You can select a candidate in a dozen different ways: by their party, looks, commercials, endorsements or just as an expression of naked self-interest. But only questions allow us to sort out what candidates think about the things that matter most to us as voters and individuals. Only questions force the candidates to justify themselves to us as custodians of the American dream.

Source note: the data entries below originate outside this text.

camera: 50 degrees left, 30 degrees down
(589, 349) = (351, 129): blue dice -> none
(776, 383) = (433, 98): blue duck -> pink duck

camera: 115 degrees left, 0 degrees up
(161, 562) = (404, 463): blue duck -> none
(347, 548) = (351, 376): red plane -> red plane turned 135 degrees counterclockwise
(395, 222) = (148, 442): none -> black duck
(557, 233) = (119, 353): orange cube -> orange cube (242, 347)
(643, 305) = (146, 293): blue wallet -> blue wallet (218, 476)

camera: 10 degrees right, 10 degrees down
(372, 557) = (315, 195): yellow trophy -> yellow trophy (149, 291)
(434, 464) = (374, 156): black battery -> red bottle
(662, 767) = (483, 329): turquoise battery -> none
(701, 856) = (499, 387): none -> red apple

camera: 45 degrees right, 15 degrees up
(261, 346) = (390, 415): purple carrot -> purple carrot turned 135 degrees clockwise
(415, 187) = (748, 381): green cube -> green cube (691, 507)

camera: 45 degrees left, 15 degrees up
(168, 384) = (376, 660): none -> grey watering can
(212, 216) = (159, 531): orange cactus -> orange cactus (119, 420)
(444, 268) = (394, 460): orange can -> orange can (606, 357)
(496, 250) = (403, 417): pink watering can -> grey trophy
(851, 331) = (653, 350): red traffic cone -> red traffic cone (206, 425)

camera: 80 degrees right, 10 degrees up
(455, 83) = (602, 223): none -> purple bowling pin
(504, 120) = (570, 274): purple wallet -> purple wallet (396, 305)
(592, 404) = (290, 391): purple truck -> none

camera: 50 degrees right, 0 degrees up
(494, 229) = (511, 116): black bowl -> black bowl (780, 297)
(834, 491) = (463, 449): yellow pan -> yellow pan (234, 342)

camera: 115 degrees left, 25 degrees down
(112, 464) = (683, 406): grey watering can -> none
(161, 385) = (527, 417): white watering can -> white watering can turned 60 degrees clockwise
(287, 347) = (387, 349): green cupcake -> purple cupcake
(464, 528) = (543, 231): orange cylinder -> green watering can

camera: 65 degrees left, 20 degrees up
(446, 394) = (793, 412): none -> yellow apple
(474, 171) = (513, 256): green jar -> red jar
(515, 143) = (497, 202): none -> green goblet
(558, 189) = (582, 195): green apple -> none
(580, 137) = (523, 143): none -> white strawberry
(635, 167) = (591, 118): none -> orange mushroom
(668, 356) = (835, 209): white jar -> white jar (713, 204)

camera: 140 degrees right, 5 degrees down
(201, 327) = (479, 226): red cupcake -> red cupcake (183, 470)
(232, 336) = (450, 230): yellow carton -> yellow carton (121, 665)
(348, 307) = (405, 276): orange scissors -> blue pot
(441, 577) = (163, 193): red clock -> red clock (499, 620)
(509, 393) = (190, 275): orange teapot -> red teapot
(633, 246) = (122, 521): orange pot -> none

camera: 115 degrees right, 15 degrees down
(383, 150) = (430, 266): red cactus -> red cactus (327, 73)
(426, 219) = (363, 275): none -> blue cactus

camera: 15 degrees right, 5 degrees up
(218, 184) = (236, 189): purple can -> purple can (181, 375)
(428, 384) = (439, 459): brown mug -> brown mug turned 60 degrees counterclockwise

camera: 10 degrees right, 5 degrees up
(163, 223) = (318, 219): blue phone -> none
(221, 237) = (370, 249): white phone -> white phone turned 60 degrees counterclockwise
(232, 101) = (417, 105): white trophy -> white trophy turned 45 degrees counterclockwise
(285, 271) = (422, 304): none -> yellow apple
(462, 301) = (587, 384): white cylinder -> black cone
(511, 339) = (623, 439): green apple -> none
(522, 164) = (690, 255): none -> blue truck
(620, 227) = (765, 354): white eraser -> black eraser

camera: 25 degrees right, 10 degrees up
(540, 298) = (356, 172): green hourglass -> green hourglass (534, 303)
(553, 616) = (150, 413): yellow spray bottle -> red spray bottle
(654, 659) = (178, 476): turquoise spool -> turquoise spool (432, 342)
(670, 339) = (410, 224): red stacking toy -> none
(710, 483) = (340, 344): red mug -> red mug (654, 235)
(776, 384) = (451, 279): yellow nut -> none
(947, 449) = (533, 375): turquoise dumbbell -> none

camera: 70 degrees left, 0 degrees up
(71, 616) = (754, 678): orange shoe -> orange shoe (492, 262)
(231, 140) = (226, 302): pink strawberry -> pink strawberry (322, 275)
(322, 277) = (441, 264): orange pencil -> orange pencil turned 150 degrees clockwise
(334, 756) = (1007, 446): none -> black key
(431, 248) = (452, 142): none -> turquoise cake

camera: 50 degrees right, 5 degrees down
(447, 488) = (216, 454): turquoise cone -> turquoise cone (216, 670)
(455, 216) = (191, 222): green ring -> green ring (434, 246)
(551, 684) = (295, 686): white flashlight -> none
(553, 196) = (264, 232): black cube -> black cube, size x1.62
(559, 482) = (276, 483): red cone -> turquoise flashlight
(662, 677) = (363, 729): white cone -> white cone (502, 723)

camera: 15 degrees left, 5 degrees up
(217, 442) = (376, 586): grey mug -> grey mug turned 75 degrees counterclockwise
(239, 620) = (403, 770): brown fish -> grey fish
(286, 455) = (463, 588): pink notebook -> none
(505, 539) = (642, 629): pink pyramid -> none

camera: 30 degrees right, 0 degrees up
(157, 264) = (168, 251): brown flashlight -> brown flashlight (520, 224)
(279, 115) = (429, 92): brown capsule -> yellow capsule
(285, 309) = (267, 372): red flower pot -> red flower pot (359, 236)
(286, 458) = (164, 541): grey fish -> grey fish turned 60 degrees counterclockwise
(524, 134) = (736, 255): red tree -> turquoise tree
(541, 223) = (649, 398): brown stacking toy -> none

So let's stipulate that in this fall's election, jobs will be issue number one. What questions should voters ask the candidates? We have a few modest suggestions, but be forewarned. We're leaving all questions on Bain Capital and Solyndra to the candidates and their various hangers-on -- just go at it, guys, and get it out of your system. And we'll also be steering clear of questions about the candidates' wives, ministers, churches, childhoods, vacations, and birth certificates. Sad to say, others seem to have those amply covered. We're proposing questions that we believe really matter to most voters and where the answers will likely determine the country's future. You'll surely have your own ideas, and we encourage you to post them in the comments section.
So here goes:
- Governor Romney, cutting tax rates is a centerpiece of your economic plan. But the United States has had historically low tax rates for nearly a decade, and during that period, we lost about as many jobs as we added. Why do you think additional tax cuts will help now? Exactly how would this idea work?
- President Obama, you admit there's more work to do on jobs, and you've suggested some ideas, but nearly all of them depend on Congress going along with you -- not your strong suit over the past two years. Can you give us a list of specific ideas you think you could actually bring off, even if you're still facing tough opposition from the Republicans?
- Presidents are expected to develop extensive contingency plans to protect the country from national security threats from abroad. But what are your contingency plans to protect the U.S. economy if there's a major economic upheaval in Europe or elsewhere? If the world economy begins sliding into another recession, how will you respond?
- On jobs, digging out of the Great Recession is just the first step. Powerful, historic developments in technology and globalization means more jobs can be done by anyone, anywhere, as long as the employee has the skills. The danger used to be that lower-skilled jobs would move abroad, but now, it's jobs in engineering, accounting, product design and other skilled areas as well. This trend is accelerating and is probably unstoppable. How will you respond? What policies will you pursue to make sure we have enough good jobs here?
- The longer someone is out of work, the harder it is for them to get back into the workforce. And statistics show we've got the highest proportion of long-term unemployed people since the 1930s. A robust recovery would help, but we can't assume it will provide jobs for these people, many of whom have outdated skills. How, specifically, would you help the long-term unemployed?
- For most Americans, there are two jobs issues -- one is whether you have a job and the other is whether that job pays enough for you to live decently. Americans' incomes have stagnated over the last decade. We've listened to your ideas about creating jobs. What are your ideas for creating better-paying ones?
So, Governor Romney and President Obama, we'd like to hear your answers -- with no slogans allowed. In our view, American voters deserve at least this much. And it might be a good idea to put some questions like these to candidates for Congress and the governorships and mayoralties around the nation.
Our point is that Americans are fearful about the country's economic trajectory and deeply worried about whether there will be enough good jobs to sustain their families and their futures. Unfortunately, the electioneering we've seen so far is probably more frustrating and confusing to most voters than it is enlightening.
There's still time, though, to have a good debate about the substance. And if you have some more good questions in mind, let us know. It's time to get a honorable discussion started.